WO VERLAUFEN DIE GRENZEN DES MEDICAL TRAININGS?
Medical Training eröffnet die Möglichkeit, Pferde stressfrei und entspannt behandeln zu können, was mit einem erheblich kleineren Verletzungsrisiko für Mensch und Tier einhergeht. Behandlungen wie Impfungen, Blutentnahmen, Ultraschall- oder Röntgenbehandlungen, Hufbearbeitungen, Verbände anlegen, Augentropfen und Wurmkuren verabreichen und zahlreiche weitere Prozeduren sind durch das Medical Training kein Problem mehr. Behandlungen, welche mit großen Schmerzen einhergehen, werden nach wie vor durch betäubende Medikamente fürs Tier erträglich gemacht.
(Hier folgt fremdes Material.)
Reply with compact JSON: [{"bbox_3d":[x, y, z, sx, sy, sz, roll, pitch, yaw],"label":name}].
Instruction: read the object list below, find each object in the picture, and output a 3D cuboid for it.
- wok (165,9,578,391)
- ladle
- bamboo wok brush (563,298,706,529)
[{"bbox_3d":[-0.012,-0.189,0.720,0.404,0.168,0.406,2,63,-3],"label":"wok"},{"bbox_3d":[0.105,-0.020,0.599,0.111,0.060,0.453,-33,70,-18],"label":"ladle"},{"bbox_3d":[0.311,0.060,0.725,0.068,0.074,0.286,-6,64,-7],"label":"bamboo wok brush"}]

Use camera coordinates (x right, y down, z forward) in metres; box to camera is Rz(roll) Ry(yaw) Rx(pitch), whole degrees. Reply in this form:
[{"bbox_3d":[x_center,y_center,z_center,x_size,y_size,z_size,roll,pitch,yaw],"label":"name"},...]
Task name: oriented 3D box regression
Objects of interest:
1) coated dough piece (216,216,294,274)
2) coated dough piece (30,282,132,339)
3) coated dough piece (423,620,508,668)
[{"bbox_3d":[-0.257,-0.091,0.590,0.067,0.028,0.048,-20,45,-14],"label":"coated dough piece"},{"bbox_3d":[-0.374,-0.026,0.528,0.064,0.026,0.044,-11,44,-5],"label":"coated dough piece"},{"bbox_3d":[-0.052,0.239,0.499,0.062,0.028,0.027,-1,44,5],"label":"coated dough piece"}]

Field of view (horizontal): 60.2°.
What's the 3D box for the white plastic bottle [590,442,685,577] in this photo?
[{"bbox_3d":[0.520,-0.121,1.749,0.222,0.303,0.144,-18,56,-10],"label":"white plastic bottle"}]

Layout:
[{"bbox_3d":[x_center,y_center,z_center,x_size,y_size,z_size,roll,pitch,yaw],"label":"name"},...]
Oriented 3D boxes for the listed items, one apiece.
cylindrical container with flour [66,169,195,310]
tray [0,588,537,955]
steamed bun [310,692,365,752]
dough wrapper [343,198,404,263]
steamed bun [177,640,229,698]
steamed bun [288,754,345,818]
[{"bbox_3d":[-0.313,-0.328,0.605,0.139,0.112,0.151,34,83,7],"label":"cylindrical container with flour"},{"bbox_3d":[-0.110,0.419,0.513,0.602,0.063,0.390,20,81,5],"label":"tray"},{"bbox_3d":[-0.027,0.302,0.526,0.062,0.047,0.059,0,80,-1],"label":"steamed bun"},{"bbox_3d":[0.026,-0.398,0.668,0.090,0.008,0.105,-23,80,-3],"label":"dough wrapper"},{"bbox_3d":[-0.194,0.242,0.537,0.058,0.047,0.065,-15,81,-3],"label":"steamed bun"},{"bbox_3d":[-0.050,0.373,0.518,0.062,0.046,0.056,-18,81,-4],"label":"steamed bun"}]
So ist es NICHT Ziel des Medical Trainings unzumutbare Behandlungen fürs Tier trainieren zu wollen, vielmehr setzt das Medical Training den Fokus auf Behandlungen, welche nicht mit größeren Schmerzen fürs Tier einhergehen, auf Sequenzen VOR und NACH Behandlungen, welche unter sedierenden Medikamenten stattfinden sowie auf das Gewöhnen an Gerüche, Geräte und Geräusche im Zusammenhang mit notwendigen Behandlungen. Kerngedanken wie sich überall anfassen zu lassen, stets still zu stehen und zu kooperieren stellen im Medical Training die zentralen Punkte dar.
FAZIT :
Medical Training ist eine großartige Methode, um eine anstehende Behandlung des Pferdes für alle Beteiligten stressfrei und entspannt ablaufen lassen zu können. Zahlreiche Vorteile lassen das ursprünglich aus dem Zoo- und Wildtierbereich stammende Training zunehmend in die Pferdeställe Einzug halten. Nicht nur Pferdemenschen, auch z.B. tierärztliche, osteopathische und hufpflegende Fachmenschen profitieren von einem medical trainierten Pferd, da nicht zuletzt das eigene Verletzungsrisiko nennenswert minimiert wird. Neben dem sinkenden Zeitfaktor für Behandlungen, welche bis jetzt nur unter massiver körperlicher Anstrengung für Mensch und Tier ablaufen konnten, gewinnt auch die Diagnostik einen riesigen Handlungsspielraum durch ein entspannt behandelbares Pferd.